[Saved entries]
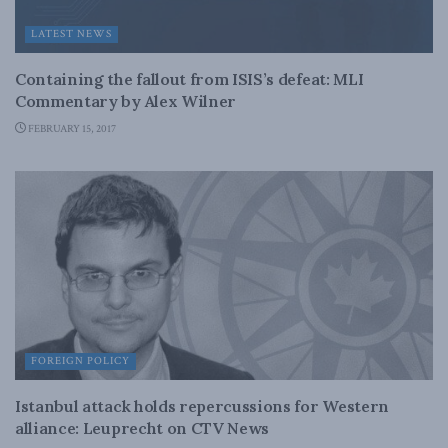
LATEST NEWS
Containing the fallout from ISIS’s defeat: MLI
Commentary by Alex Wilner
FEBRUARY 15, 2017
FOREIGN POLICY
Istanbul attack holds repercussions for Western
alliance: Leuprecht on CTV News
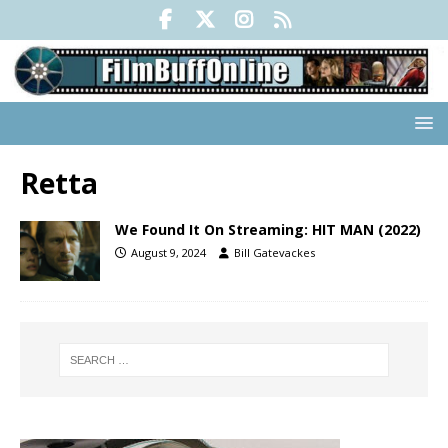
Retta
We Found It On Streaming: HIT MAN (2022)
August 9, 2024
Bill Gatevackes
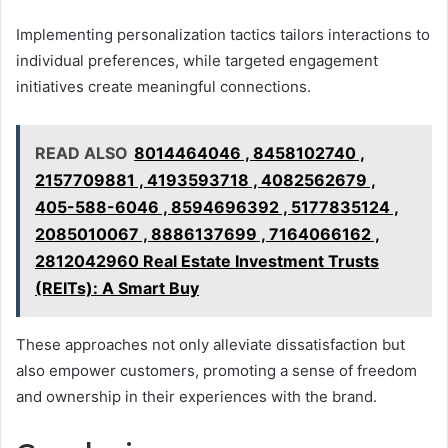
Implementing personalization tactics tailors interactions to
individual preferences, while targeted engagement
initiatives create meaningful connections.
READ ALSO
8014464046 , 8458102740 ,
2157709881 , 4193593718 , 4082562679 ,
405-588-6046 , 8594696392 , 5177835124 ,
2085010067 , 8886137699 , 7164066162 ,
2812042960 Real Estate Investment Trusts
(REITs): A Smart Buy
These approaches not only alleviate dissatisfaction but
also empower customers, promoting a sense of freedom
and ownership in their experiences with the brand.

• Job item:
What is needed is an exact copy of the lines from the beginning of the data through the line containing "also empower customers, promoting", both included, without any pictures.

• The completed task:
LATEST NEWS
Containing the fallout from ISIS’s defeat: MLI
Commentary by Alex Wilner
FEBRUARY 15, 2017
FOREIGN POLICY
Istanbul attack holds repercussions for Western
alliance: Leuprecht on CTV News
Retta
We Found It On Streaming: HIT MAN (2022)
August 9, 2024
Bill Gatevackes
Implementing personalization tactics tailors interactions to
individual preferences, while targeted engagement
initiatives create meaningful connections.
READ ALSO
8014464046 , 8458102740 ,
2157709881 , 4193593718 , 4082562679 ,
405-588-6046 , 8594696392 , 5177835124 ,
2085010067 , 8886137699 , 7164066162 ,
2812042960 Real Estate Investment Trusts
(REITs): A Smart Buy
These approaches not only alleviate dissatisfaction but
also empower customers, promoting a sense of freedom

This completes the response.